**Records for this exercise**
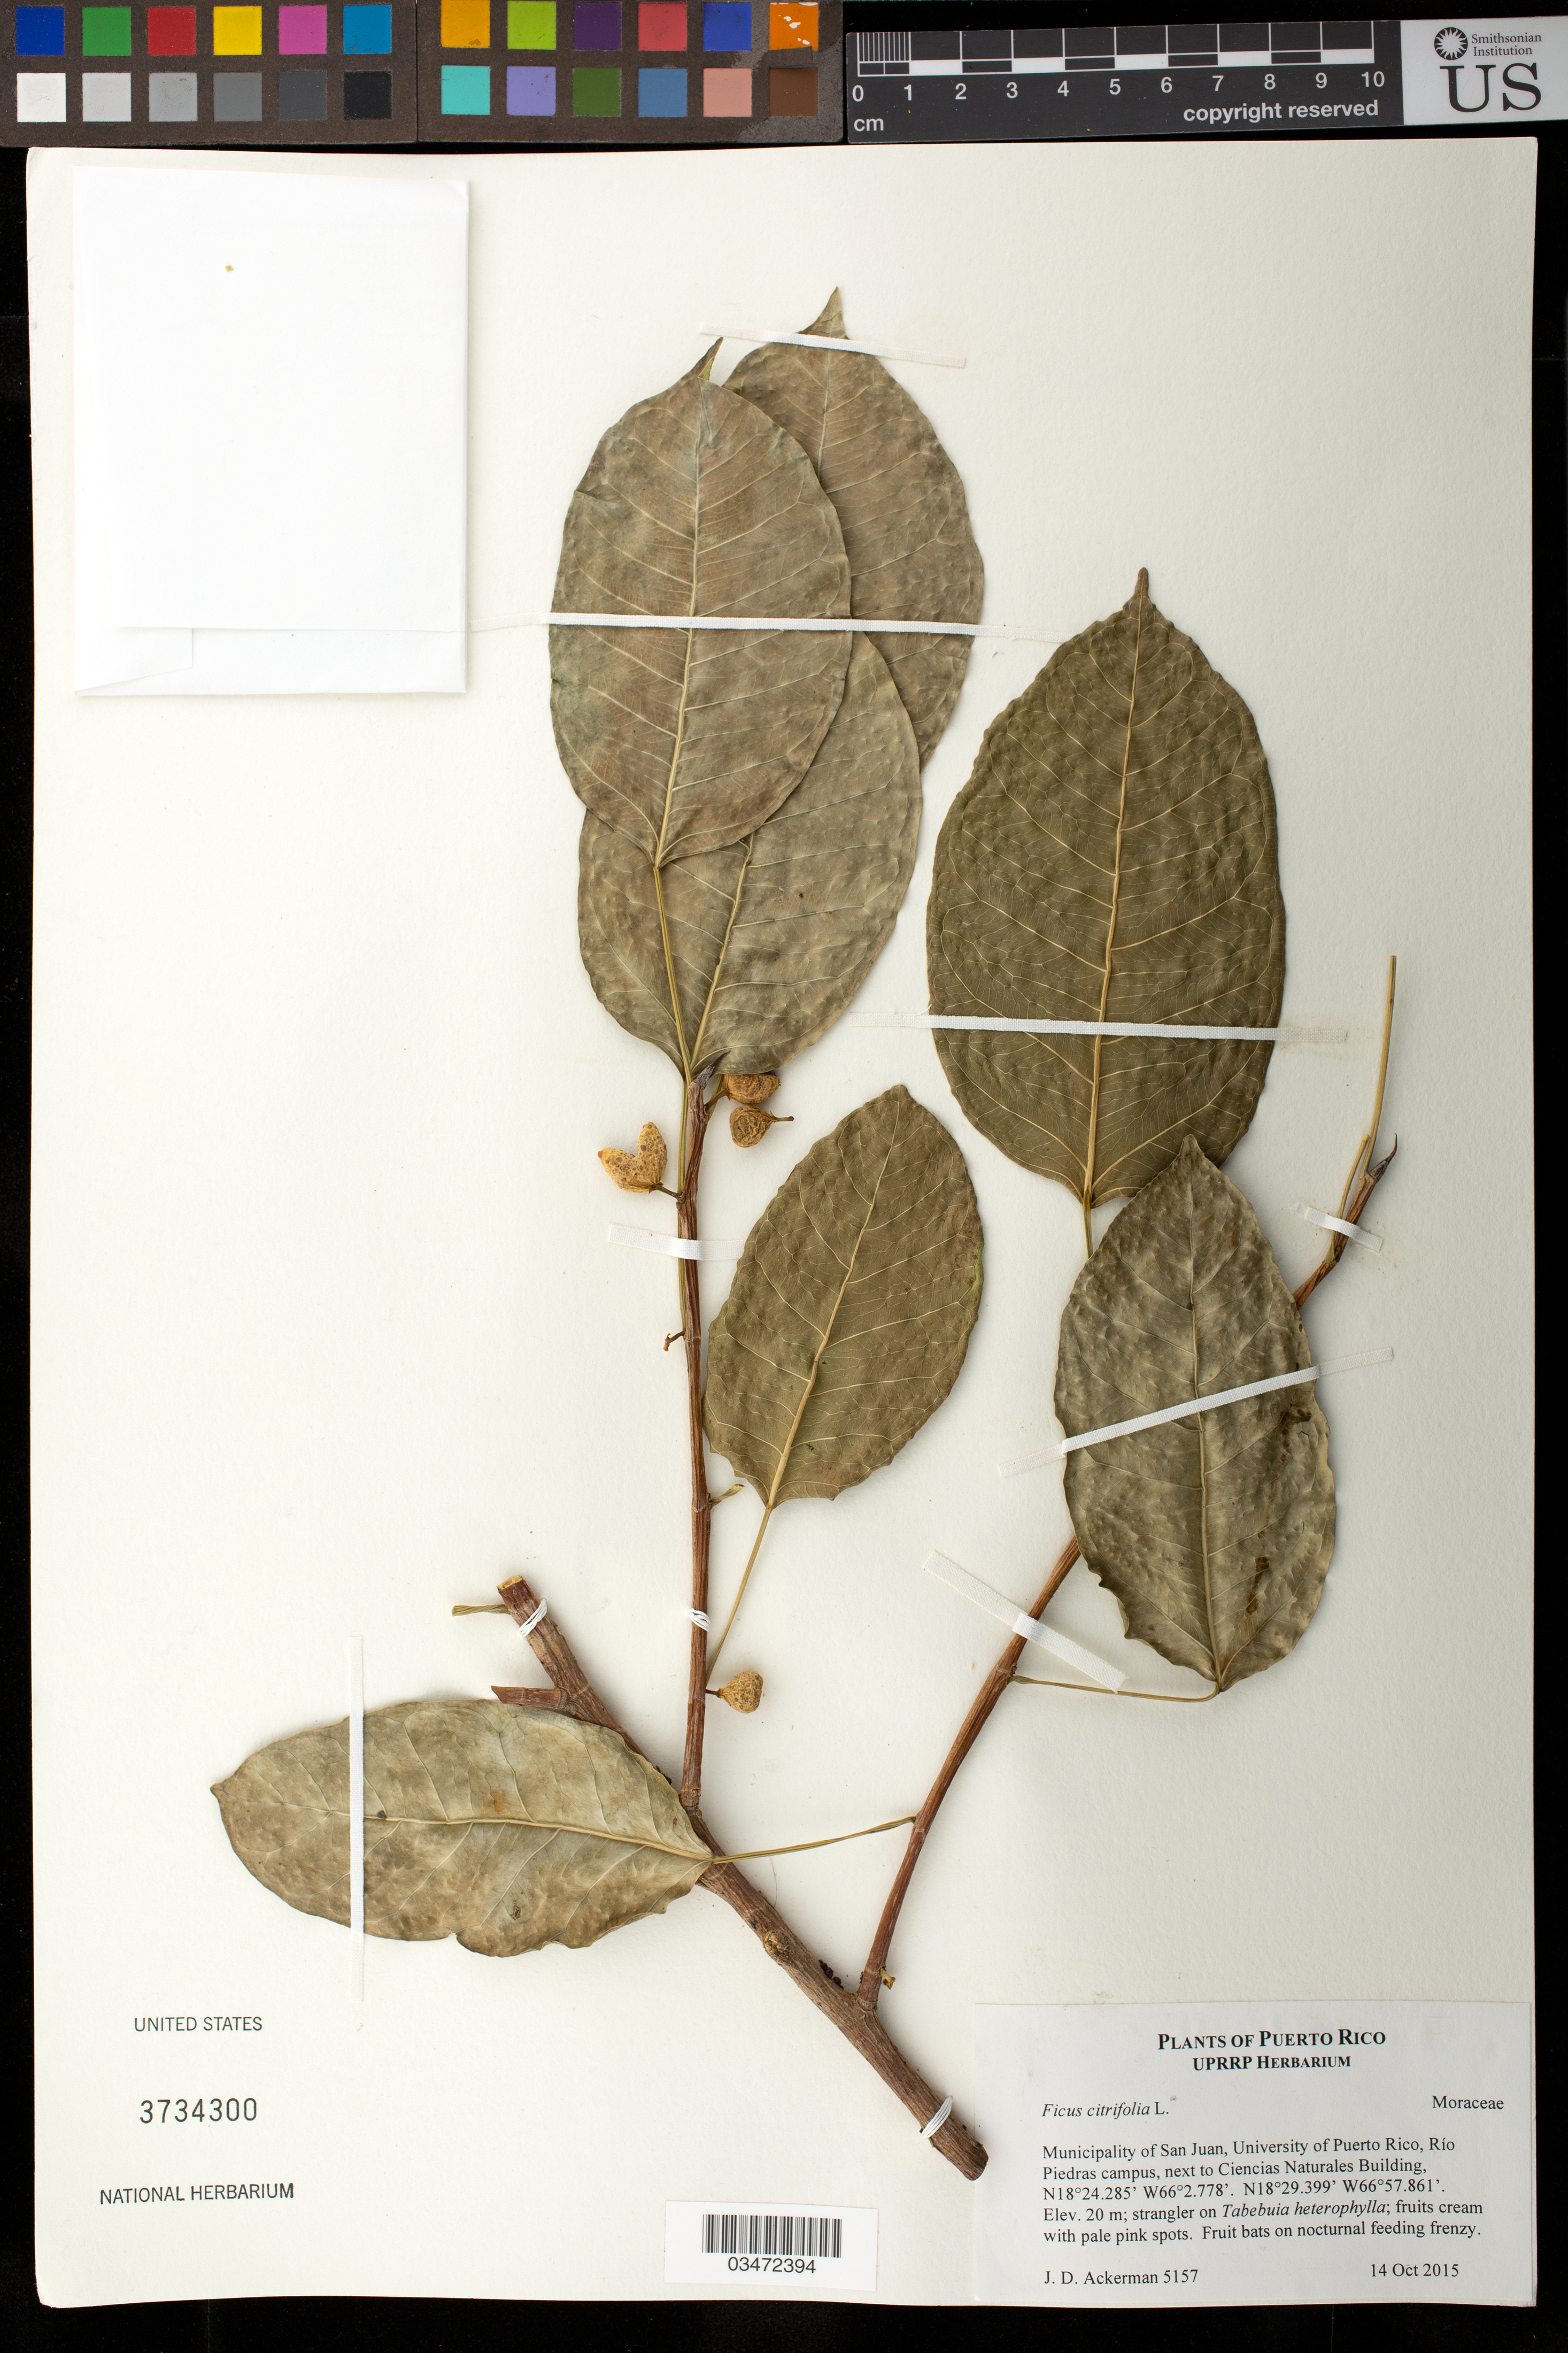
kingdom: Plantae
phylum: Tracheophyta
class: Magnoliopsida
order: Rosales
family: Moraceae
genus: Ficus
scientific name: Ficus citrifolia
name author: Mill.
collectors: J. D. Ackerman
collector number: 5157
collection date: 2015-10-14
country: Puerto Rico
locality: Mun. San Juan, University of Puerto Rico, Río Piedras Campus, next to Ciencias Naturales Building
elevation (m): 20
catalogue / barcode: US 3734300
--
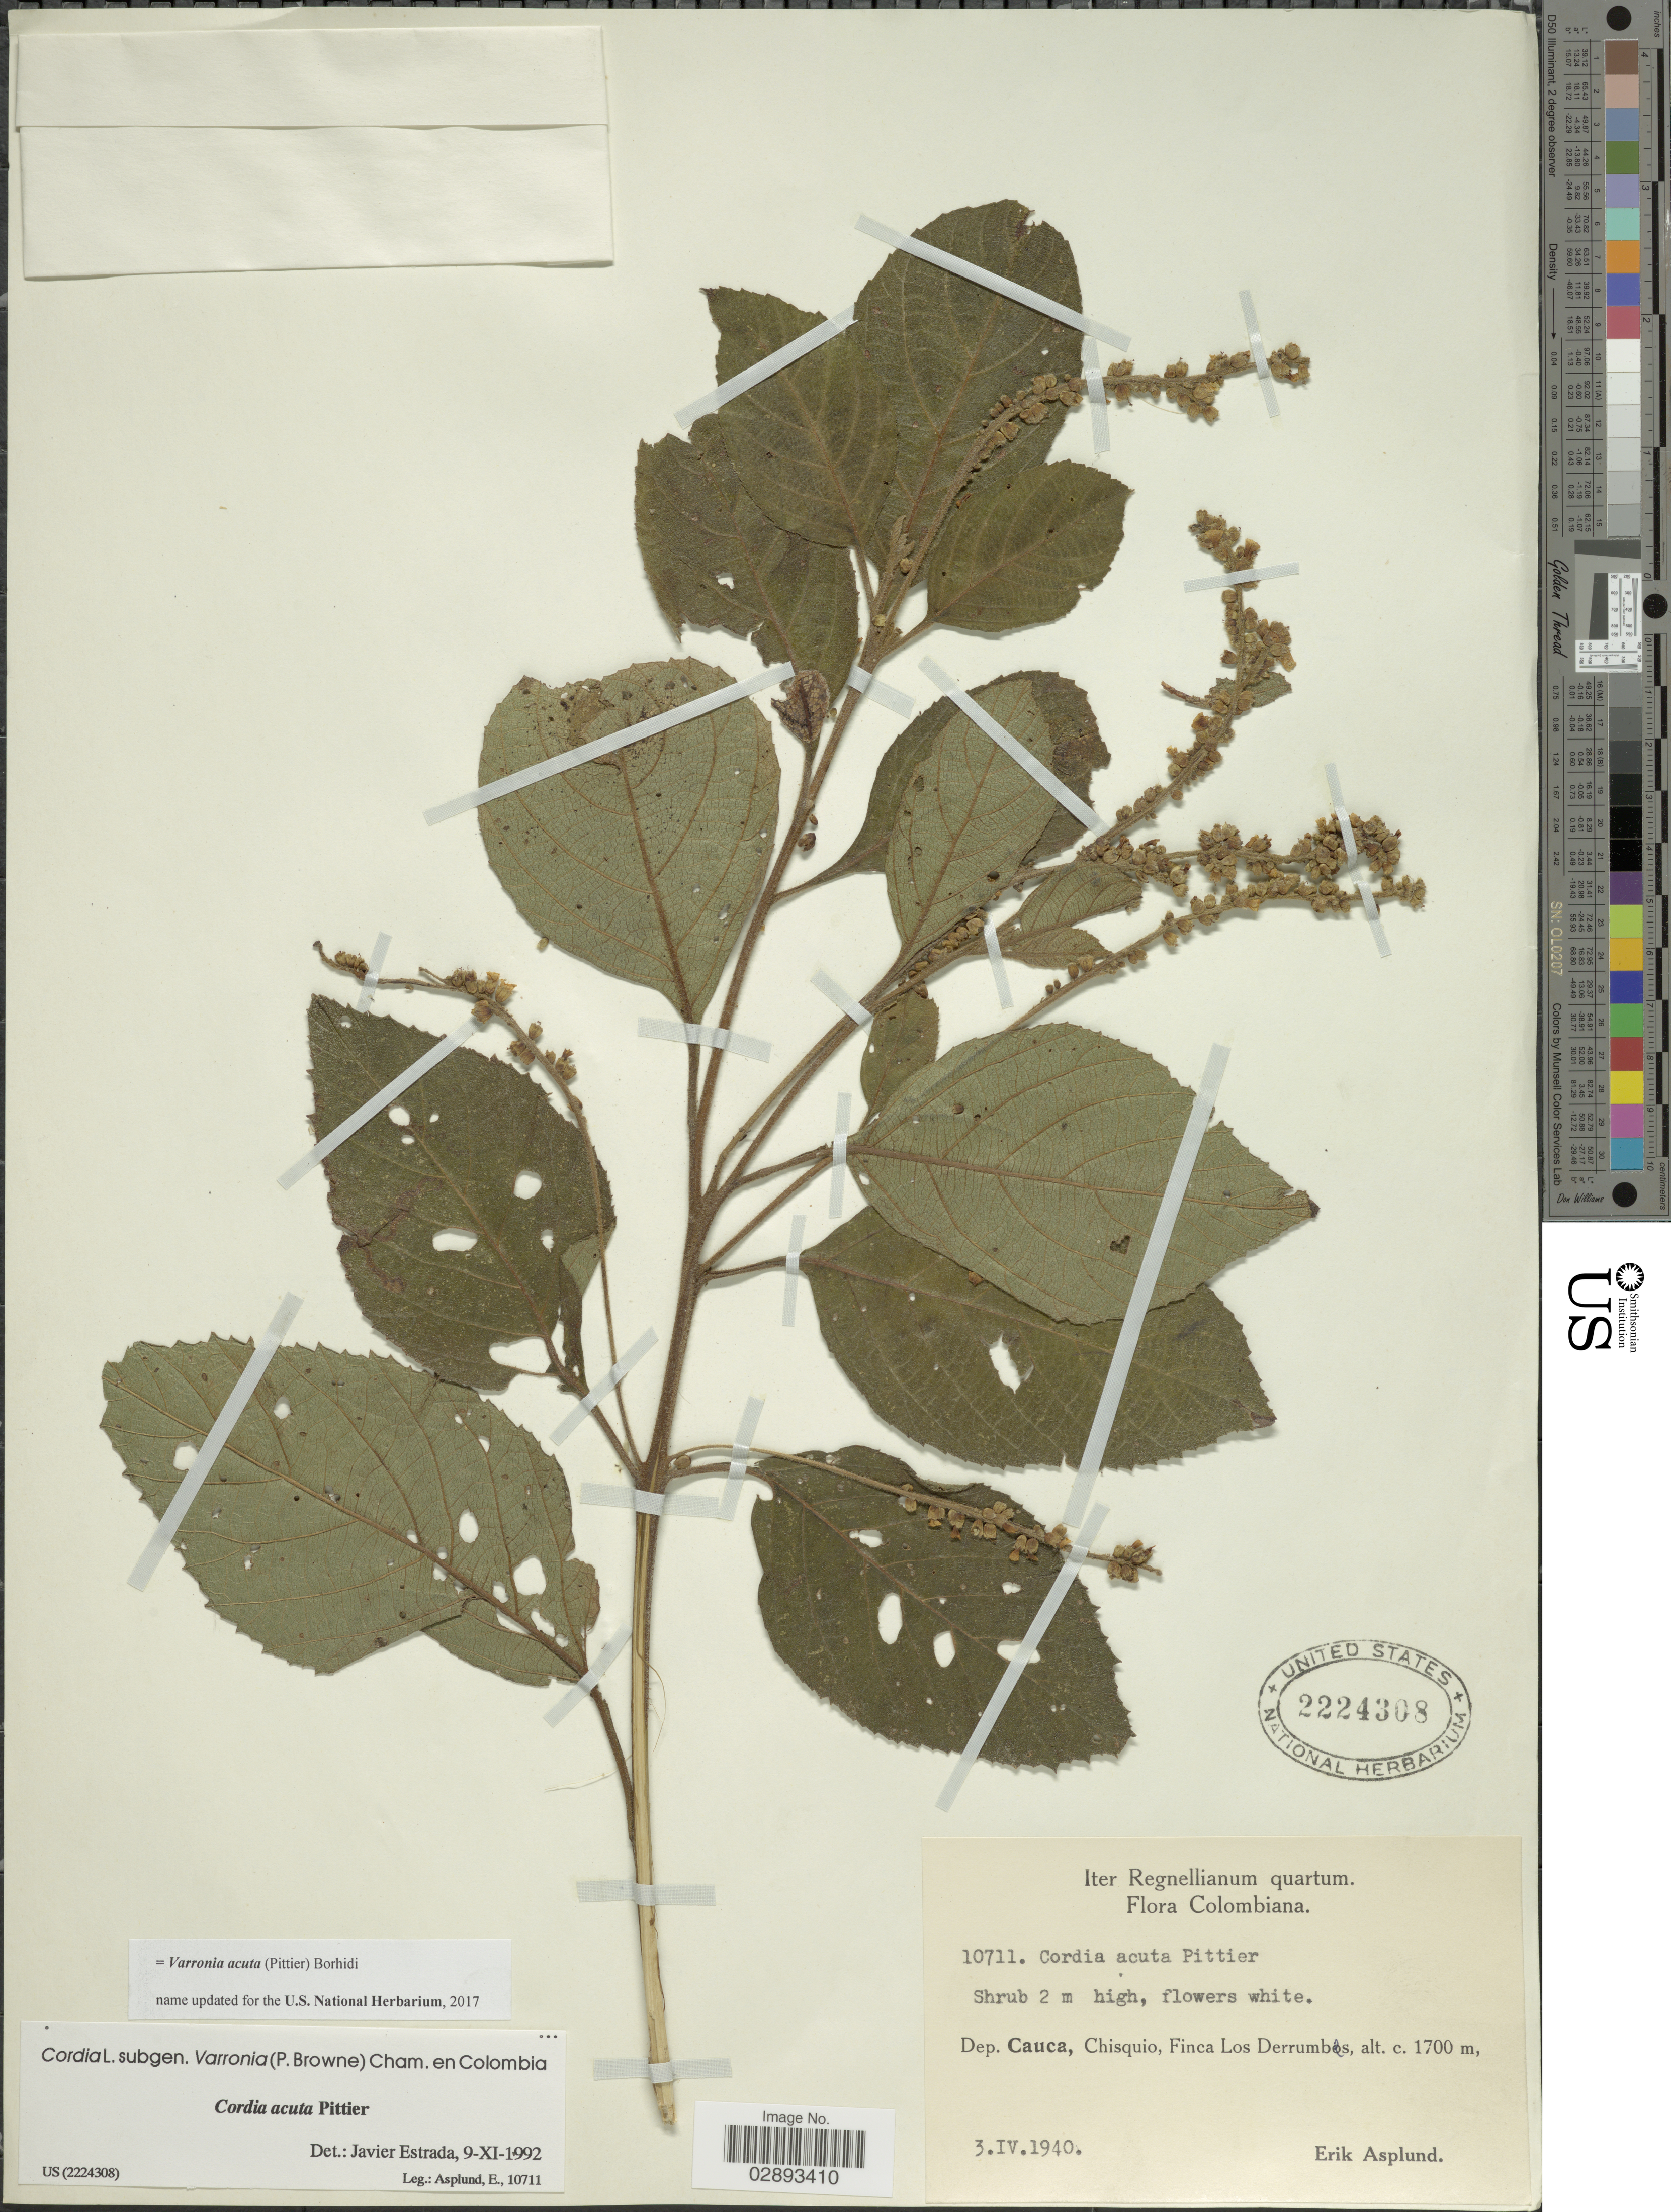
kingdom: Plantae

**Short exercise**
Can you write out the records from the line with "collector number: 5157" to the line with "elevation (m): 20", keeping each one word for word?

**Solution for this exercise**
collector number: 5157
collection date: 2015-10-14
country: Puerto Rico
locality: Mun. San Juan, University of Puerto Rico, Río Piedras Campus, next to Ciencias Naturales Building
elevation (m): 20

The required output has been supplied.